И вся процессия двинулась к выходу с перрона: впереди здоровяк с «арбузом», следом Жанна, Толик и Полина шли рука об руку чуть позади.
– Кстати, мы можем подбросить их до Невельской? – поинтересовалась женщина у коллеги.
– Хоть до дома, – поворачивая голову назад, бросил мужчина, тряхнув чемоданом. – Вы к нам надолго?
– На месяц или меньше, – ответил Толик, который испытывал двойственные чувства в отношении не скрываемого фотографом восхищения его невестой.
– У нас погода должна быть хорошая, приходите к нам в редакцию, – произнес здоровяк, задев боком какого-то пьяницу, стоявшего у витого черного забора, отгораживающего перрон от привокзальной площади, заставленной автомобилями, полной народа разной масти.
– Возможно, как-нибудь, – отозвался Толик.

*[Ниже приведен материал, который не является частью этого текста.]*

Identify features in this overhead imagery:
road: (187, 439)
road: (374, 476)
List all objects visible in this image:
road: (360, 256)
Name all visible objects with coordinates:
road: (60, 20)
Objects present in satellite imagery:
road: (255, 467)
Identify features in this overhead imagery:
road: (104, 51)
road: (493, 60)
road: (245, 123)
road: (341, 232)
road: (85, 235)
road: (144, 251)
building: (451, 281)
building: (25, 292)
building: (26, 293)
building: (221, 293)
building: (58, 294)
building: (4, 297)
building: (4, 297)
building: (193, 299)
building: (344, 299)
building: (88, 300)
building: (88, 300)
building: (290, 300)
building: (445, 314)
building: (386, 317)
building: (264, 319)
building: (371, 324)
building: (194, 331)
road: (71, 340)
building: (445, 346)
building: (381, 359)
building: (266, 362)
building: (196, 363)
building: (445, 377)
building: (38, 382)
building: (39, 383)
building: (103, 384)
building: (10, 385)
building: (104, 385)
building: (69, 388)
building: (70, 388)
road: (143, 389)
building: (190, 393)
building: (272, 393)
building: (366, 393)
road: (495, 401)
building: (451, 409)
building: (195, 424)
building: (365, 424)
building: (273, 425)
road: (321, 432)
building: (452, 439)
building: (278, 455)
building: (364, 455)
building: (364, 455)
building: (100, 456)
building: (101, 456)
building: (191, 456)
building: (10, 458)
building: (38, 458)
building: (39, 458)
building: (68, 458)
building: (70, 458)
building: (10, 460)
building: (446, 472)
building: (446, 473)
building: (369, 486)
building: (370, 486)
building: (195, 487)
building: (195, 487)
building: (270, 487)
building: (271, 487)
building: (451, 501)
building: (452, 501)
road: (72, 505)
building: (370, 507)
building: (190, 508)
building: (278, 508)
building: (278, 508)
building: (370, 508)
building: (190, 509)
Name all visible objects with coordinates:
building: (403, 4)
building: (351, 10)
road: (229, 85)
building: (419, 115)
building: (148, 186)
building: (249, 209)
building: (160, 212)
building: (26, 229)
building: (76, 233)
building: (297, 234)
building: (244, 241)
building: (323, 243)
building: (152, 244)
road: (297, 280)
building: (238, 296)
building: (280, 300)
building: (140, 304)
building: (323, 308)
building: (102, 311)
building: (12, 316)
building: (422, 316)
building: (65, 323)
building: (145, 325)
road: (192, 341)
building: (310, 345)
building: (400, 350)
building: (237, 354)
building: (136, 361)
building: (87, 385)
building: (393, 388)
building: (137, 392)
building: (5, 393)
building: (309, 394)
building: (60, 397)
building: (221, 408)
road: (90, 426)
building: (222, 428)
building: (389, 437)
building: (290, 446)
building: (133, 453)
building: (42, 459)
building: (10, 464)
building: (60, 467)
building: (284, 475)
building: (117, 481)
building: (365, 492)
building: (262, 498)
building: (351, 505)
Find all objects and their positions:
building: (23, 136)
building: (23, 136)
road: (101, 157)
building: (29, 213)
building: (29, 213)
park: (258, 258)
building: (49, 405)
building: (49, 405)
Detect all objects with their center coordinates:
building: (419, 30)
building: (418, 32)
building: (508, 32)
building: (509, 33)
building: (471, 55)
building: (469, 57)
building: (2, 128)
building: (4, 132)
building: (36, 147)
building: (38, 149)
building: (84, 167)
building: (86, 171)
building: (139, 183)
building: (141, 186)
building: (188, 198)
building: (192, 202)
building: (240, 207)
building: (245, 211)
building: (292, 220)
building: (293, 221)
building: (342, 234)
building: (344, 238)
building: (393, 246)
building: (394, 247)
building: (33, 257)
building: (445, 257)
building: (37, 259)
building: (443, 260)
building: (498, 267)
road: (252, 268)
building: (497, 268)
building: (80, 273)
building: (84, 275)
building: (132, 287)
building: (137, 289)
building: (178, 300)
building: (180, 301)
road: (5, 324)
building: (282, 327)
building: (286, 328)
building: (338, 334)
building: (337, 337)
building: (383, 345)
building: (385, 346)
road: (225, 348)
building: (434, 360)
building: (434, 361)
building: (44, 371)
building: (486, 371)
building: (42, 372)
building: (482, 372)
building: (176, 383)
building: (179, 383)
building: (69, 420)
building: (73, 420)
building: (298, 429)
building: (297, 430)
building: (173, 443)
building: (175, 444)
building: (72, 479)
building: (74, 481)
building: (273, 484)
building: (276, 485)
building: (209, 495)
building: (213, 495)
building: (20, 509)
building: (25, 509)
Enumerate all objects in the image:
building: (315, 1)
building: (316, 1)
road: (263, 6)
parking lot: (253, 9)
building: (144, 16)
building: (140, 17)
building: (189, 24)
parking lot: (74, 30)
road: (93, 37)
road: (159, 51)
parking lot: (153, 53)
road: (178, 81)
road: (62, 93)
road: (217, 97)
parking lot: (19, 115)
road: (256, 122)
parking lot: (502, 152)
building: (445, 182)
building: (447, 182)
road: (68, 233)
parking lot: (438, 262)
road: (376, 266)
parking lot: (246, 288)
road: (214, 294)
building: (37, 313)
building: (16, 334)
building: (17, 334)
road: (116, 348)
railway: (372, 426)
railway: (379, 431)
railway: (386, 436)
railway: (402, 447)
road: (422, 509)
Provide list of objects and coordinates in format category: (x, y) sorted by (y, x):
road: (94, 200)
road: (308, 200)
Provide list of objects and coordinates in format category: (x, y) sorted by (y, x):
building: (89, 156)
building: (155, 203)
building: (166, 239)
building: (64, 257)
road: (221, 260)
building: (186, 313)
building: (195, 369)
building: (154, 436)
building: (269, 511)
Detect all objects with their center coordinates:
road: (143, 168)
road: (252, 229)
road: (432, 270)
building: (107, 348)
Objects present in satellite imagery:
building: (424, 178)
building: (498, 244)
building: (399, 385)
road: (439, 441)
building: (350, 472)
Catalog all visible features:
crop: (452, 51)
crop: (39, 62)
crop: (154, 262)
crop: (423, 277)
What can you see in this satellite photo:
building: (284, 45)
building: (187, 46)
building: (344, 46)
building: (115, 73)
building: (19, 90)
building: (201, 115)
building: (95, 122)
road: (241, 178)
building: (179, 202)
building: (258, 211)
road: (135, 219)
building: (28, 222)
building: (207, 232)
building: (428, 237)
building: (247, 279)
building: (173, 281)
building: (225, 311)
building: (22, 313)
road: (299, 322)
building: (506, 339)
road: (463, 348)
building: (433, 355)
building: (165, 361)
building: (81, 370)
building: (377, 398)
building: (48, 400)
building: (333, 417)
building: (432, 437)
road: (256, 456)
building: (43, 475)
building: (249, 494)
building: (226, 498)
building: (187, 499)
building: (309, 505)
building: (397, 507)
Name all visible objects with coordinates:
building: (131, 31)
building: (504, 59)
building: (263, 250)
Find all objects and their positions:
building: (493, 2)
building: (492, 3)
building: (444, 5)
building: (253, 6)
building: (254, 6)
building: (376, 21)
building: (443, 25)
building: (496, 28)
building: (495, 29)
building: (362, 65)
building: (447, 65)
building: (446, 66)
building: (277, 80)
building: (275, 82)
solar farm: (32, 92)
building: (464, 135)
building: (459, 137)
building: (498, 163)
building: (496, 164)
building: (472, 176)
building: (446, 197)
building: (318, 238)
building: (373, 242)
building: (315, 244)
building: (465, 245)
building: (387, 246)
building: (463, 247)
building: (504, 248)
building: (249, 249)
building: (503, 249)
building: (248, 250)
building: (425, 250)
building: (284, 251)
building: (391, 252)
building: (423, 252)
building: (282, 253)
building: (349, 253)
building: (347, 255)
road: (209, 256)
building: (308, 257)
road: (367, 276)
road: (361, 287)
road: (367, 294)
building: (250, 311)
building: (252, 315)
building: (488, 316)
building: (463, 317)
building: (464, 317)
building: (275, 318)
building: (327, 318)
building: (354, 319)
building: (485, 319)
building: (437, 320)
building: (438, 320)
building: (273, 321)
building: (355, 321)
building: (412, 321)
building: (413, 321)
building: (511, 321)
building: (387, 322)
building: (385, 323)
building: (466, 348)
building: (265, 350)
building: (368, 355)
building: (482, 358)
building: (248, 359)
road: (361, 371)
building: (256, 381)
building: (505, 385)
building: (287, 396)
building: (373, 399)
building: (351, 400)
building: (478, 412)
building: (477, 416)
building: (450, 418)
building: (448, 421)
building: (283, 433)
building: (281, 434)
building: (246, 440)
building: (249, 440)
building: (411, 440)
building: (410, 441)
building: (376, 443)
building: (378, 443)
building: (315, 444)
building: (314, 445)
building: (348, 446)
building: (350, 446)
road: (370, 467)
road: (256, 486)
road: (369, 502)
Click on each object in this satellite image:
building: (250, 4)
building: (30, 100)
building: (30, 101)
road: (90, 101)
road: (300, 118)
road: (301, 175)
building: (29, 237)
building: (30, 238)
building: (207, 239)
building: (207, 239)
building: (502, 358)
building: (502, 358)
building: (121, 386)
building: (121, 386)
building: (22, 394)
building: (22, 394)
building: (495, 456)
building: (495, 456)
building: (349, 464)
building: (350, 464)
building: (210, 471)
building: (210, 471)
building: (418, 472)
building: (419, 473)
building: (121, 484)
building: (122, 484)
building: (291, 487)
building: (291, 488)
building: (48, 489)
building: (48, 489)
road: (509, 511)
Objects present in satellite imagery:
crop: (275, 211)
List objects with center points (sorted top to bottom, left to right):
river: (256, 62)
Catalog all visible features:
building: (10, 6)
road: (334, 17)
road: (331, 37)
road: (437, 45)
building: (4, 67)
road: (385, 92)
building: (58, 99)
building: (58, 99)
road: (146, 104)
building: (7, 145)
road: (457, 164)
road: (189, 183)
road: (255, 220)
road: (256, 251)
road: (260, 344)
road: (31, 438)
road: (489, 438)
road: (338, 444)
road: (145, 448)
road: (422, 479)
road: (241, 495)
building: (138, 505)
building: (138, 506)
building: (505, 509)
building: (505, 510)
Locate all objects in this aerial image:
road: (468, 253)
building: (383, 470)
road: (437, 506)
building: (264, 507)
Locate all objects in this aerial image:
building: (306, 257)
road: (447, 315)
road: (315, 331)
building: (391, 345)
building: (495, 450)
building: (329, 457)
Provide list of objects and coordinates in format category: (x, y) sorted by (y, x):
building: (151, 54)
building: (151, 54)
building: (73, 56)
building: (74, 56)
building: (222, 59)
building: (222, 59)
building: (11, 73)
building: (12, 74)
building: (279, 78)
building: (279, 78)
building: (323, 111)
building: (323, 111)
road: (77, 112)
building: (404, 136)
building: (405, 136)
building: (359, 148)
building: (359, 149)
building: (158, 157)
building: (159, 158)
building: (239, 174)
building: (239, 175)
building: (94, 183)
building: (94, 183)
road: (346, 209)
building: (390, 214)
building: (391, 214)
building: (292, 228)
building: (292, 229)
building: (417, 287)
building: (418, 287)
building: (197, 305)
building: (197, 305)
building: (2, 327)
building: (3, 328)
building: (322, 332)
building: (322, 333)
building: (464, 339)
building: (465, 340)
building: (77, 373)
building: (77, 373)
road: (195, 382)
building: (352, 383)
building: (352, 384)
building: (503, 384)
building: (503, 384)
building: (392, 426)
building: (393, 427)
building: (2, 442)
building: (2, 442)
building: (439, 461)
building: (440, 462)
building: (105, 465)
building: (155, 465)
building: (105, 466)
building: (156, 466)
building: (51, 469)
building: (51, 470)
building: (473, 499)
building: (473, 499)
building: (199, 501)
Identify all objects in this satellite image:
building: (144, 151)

Полина молча шла рядом, рассматривая незнакомый город. Галантный жест фотографа вызвал у нее мысль, что здесь живут культурные люди. Услышав ругань каких-то женщин в длинных грязных юбках, заметив, как грубо здоровяк отпихнул незнакомого прохожего, она поняла, что это просто город, каких много. Она смотрела на Толика. В его лице что-то изменилось. Оно стало серьезнее, чуть высокомернее. «Наверное, когда б Ломоносов вернулся на малую родину, то у него было бы такое же лицо», – подумала она и улыбнулась. Толя заметил это и шепотом спросил, наклонившись к самому уху:
– Ты чего? – обдал ее мятным дыханием, защекотавшим кожу.
– Просто настроение хорошее, – ответила она, погладив его по бицепсу.
– Я тебя хочу, – прошептал он еще тише, но она расслышала, несмотря на царивший вокруг шум и громкую трескотню Жанны, идущей впереди. Журналистка рассказывала о похоронах подруги:
– Очень мрачно. Кладбище там совсем другое, не как наш «Пентагон», или старое. Хотя наше кладбище вообще архаично…
– Я тебя тоже хочу, – прошептала Полина, прикоснувшись губами к мочке его уха. – Может, сперва в гостиницу? Мама захочет с тобой поболтать, да и я с ней хочу пообщаться. Да мне и неудобно будет.
– Согласен, – не раздумывая, ответил Толик. – Жанн! Жанн!
– Что?! – оглянулась та. Они уже подошли к синим «Жигулям», видимо принадлежавшим фотографу.
– Мы не поедем, я хочу показать невесте Советскую, набережную Урала, – соврал Толя.
– Скоро ночь. Какая набережная? – отозвался здоровяк.
– Во! – указав пальцем на коллегу, кивнула журналистка. – Он и то понимает, а ты словно не здесь вырос.